The eight-member senior class that played together for the last time in Laurel can make a strong argument, as Lacey said, that they are the most successful class to ever come through the storied program. This group is the first to ever play in three straight state title matches, losing to Belgrade in 2017 with a starting lineup littered with freshmen and sophomores, and perhaps no team has ever had as much depth as this one. The Bulldogs routinely went 24 players deep during the regular season, had nine different players score at least four goals on the year, and boasted three of the five leading point scorers in the state, including the top two, Casey Schneider (18 goals, 16 assists) and Sam Menicke (17 goals, 11 assists).

But perhaps the most remarkable thing about Whitefish’s coronation was just how predictable it all was. The Bulldogs returned 10 of 11 starters from the 2018 team, and the expectation entering the season was nothing less than an undefeated state title.
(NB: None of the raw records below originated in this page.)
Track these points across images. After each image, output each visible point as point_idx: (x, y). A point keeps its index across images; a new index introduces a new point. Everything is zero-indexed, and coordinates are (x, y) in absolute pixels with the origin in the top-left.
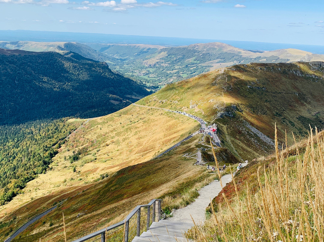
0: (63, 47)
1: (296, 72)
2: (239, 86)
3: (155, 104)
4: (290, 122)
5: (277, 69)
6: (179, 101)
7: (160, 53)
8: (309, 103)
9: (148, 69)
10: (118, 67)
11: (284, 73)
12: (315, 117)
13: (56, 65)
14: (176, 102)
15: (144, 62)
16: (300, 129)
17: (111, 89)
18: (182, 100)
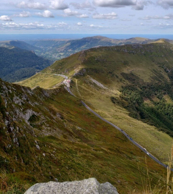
0: (9, 44)
1: (124, 50)
2: (90, 59)
3: (49, 72)
4: (116, 76)
5: (114, 49)
6: (60, 69)
7: (66, 43)
8: (129, 66)
9: (60, 53)
10: (43, 53)
11: (118, 51)
12: (130, 73)
13: (4, 54)
14: (59, 69)
15: (58, 49)
16: (121, 79)
17: (37, 66)
18: (62, 68)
One of the team’s mantras, that goals win games, is both plainly true and an expression of the club’s insatiable killer instinct. Whitefish plays an aggressive, scoring-centric style, and the Bulldogs regularly found the back of the net quickly in matches this year, something that only ratcheted up the pressure on opponents who knew they had to keep things low scoring to have any chance to compete. Whitefish was so good, in fact, that all-state senior defender Joseph Houston, one of four team captains with Lacey, Schneider and Menicke, spent most of the 2019 season admiring his teammates while the grass grew around him.

“I wouldn’t say it was as much fun (this year), especially coming from me playing center back,” Houston said, somewhat cheekily. “I got a lot more action in previous years, but it was fun watching from the back and watching my teammates succeed.”
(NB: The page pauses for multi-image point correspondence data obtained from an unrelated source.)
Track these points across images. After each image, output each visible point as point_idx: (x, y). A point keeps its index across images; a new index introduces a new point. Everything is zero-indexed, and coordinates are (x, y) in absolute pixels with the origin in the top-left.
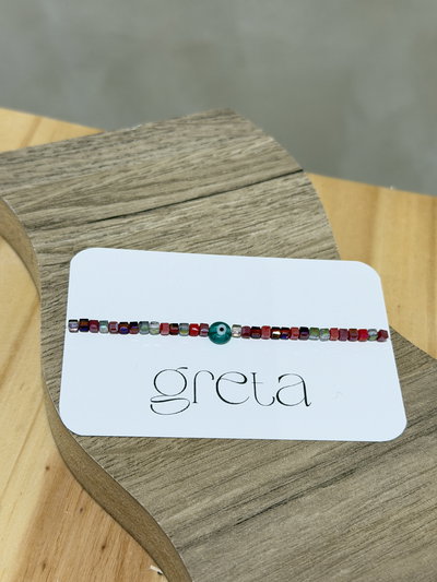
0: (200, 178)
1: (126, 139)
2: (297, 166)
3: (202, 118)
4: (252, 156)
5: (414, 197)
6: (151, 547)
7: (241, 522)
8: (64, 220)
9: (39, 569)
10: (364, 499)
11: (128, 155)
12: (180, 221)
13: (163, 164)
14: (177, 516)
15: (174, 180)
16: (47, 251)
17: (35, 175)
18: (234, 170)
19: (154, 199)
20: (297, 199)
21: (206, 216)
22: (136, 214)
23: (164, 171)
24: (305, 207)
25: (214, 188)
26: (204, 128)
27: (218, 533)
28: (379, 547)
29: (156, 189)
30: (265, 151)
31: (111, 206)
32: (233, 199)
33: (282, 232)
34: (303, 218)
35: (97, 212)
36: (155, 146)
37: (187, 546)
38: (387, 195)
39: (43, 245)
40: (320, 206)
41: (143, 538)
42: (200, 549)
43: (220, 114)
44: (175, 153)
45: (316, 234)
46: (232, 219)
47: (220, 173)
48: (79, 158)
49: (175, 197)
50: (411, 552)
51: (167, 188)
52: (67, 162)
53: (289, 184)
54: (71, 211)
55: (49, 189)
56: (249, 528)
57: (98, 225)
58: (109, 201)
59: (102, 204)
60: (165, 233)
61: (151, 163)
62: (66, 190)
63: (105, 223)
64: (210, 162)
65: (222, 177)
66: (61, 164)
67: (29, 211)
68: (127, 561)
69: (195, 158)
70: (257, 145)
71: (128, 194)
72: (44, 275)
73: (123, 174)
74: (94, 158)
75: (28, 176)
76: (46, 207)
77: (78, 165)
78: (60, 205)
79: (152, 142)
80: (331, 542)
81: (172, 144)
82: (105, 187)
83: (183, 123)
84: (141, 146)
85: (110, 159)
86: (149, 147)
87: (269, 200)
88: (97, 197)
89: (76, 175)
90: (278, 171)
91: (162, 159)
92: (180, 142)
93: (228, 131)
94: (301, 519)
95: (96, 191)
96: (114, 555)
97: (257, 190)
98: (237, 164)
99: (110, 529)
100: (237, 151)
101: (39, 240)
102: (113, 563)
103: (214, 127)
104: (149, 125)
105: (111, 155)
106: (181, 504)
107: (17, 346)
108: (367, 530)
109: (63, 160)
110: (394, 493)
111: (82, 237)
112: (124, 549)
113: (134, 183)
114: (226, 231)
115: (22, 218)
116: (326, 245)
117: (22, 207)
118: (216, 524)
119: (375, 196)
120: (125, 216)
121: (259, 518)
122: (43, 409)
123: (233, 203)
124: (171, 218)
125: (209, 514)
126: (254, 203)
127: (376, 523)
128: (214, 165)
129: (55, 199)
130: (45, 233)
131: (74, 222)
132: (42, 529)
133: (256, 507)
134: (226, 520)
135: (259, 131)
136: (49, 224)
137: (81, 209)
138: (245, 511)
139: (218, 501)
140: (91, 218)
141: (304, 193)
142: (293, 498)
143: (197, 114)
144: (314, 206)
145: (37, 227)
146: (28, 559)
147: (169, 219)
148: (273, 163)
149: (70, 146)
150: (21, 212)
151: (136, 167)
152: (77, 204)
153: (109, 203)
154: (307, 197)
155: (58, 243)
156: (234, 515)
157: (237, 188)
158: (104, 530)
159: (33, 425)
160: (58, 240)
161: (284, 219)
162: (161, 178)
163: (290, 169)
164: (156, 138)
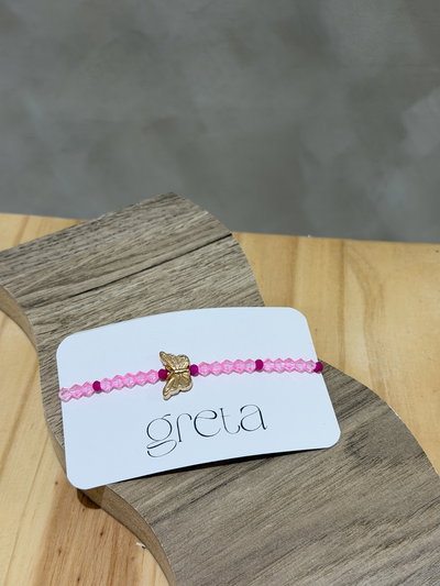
0: (152, 251)
1: (94, 227)
2: (227, 232)
3: (152, 203)
4: (192, 228)
5: (326, 242)
6: (135, 528)
7: (194, 501)
8: (51, 298)
9: (56, 554)
10: (282, 475)
11: (96, 240)
12: (139, 287)
13: (124, 243)
14: (149, 502)
15: (132, 256)
16: (40, 323)
17: (25, 265)
18: (179, 241)
19: (118, 272)
20: (227, 258)
21: (158, 280)
22: (105, 286)
23: (124, 250)
24: (234, 264)
25: (163, 257)
26: (153, 211)
27: (178, 510)
28: (294, 506)
29: (119, 264)
30: (202, 223)
31: (86, 282)
32: (179, 264)
33: (217, 285)
34: (233, 272)
35: (76, 288)
36: (116, 231)
37: (156, 522)
38: (305, 242)
39: (36, 319)
40: (246, 261)
41: (128, 524)
42: (166, 523)
43: (166, 198)
44: (132, 234)
45: (243, 284)
46: (179, 280)
47: (167, 245)
48: (58, 248)
49: (134, 269)
50: (316, 508)
51: (128, 262)
52: (50, 253)
53: (220, 247)
54: (56, 290)
55: (38, 275)
56: (199, 505)
57: (76, 298)
58: (84, 278)
59: (78, 282)
60: (128, 298)
61: (114, 245)
62: (50, 275)
63: (82, 296)
64: (159, 237)
65: (170, 248)
66: (45, 255)
67: (24, 294)
68: (119, 542)
69: (147, 236)
70: (196, 219)
71: (99, 271)
72: (39, 342)
73: (94, 256)
74: (70, 246)
75: (21, 267)
76: (37, 290)
77: (59, 253)
78: (48, 287)
79: (114, 228)
80: (259, 507)
81: (129, 227)
82: (80, 268)
83: (137, 209)
84: (106, 231)
85: (83, 245)
86: (112, 232)
87: (206, 261)
88: (75, 277)
89: (57, 262)
90: (212, 238)
91: (122, 240)
92: (135, 225)
93: (172, 211)
94: (237, 494)
95: (74, 272)
96: (110, 538)
97: (197, 255)
98: (180, 236)
99: (106, 521)
100: (180, 226)
101: (34, 316)
102: (109, 544)
103: (161, 209)
104: (111, 214)
105: (84, 242)
106: (151, 493)
107: (26, 397)
108: (285, 495)
109: (47, 251)
110: (304, 467)
111: (66, 309)
112: (116, 533)
113: (103, 262)
114: (174, 290)
115: (19, 300)
116: (251, 291)
117: (19, 292)
118: (176, 505)
119: (296, 245)
120: (96, 289)
121: (207, 497)
122: (49, 440)
123: (179, 268)
124: (132, 285)
125: (171, 498)
126: (195, 266)
127: (291, 490)
128: (162, 240)
129: (43, 283)
130: (38, 310)
131: (59, 298)
132: (56, 527)
133: (204, 490)
134: (183, 501)
135: (197, 207)
136: (41, 302)
137: (63, 288)
138: (197, 493)
139: (177, 488)
140: (71, 294)
141: (233, 252)
142: (231, 480)
143: (148, 200)
144: (242, 262)
145: (31, 306)
146: (48, 548)
147: (130, 286)
148: (208, 232)
149: (51, 240)
150: (19, 296)
151: (103, 249)
152: (60, 284)
153: (84, 280)
154: (236, 255)
155: (47, 316)
156: (189, 497)
157: (182, 255)
158: (101, 521)
159: (43, 453)
160: (48, 313)
161: (218, 275)
162: (122, 255)
163: (222, 235)
164: (117, 223)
Casey Schneider of the Whitefish Bulldogs takes a shot on goal during Class A semifinal match at Smith Fields in Whitefish on Oct. 26, 2019. Hunter D’Antuono | Flathead Beacon

As much as anything, Whitefish’s greatest challenge was staving off complacency and resisting the temptation to rest on their well-earned laurels. Part of what prevented that from happening was Whitefish itself, and not just the history the Bulldogs were chasing. Head Coach John Lacey trains his entire program together, which means no separate junior varsity and varsity practices. Those full practices allow young players to sharpen their skills by routinely matching up against the best talent in the state and push veterans to remain diligent lest they lose their spot to an improving underling. The program’s size — there are 33 boys soccer players at Whitefish, one of, if not the, largest roster in the state — is built on the school’s strong history and tradition, but even the head coach knows team numbers are the kind of thing that ebbs and flows, no matter the school.

“Whitefish is just in a great spot now in soccer,” Lacey said. “I know it’s not going to last forever and we’re certainly appreciating it right now.”
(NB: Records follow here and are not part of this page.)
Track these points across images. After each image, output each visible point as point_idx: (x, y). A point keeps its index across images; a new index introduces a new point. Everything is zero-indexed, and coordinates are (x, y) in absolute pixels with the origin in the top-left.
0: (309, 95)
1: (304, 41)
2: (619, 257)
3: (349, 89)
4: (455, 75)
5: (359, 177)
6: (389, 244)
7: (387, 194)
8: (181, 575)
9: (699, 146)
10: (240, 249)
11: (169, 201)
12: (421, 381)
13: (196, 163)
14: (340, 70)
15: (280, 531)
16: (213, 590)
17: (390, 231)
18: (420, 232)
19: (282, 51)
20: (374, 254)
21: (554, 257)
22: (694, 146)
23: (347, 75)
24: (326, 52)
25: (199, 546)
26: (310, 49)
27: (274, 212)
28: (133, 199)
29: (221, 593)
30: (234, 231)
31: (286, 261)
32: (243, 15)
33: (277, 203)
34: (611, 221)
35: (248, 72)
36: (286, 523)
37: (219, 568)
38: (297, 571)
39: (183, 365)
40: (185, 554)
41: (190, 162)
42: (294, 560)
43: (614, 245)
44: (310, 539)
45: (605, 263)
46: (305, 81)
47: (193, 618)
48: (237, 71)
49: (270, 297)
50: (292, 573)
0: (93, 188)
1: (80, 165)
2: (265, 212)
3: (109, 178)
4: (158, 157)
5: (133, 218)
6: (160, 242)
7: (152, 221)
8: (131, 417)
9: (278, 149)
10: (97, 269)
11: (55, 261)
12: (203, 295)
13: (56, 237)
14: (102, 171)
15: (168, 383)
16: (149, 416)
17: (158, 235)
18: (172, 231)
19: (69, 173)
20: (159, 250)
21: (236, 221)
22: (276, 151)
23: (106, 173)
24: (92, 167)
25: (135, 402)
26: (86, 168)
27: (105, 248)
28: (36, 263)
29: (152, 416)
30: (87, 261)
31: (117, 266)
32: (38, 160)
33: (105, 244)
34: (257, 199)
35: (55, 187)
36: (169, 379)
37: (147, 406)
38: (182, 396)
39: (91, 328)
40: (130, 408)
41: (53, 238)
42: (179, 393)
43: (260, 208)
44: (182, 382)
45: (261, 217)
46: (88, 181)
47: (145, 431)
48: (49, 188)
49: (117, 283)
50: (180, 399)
The Bulldogs lose eight seniors from this year’s team but will still be among the handful of teams discussed as potential 2020 state champions, with juniors Ian Grover, Brandon Mendoza, Joshua Gunderson and sophomore Gabe Menicke poised to step into the spotlight. In the meantime, the seniors that carried the Whitefish tradition forward and added two more championship plaques to an overflowing trophy case are still processing the end of an incredible run.

“It’s been amazing,” Sam Menicke said. “It’s just the best way it could have ended, being in the state final three years in a row has been unbelievable.”

“It’s surreal and I think I sometimes take it for granted,” Schneider said. “I think what’s going to allow me to appreciate it is just time. I think I’ll appreciate it much more (in a few years).”

By then, no doubt, a new group of Whitefish boys will be talking about the days when they watched the mythical 2019 team pile up goals, wins and titles. And they’ll be plotting a new history all their own.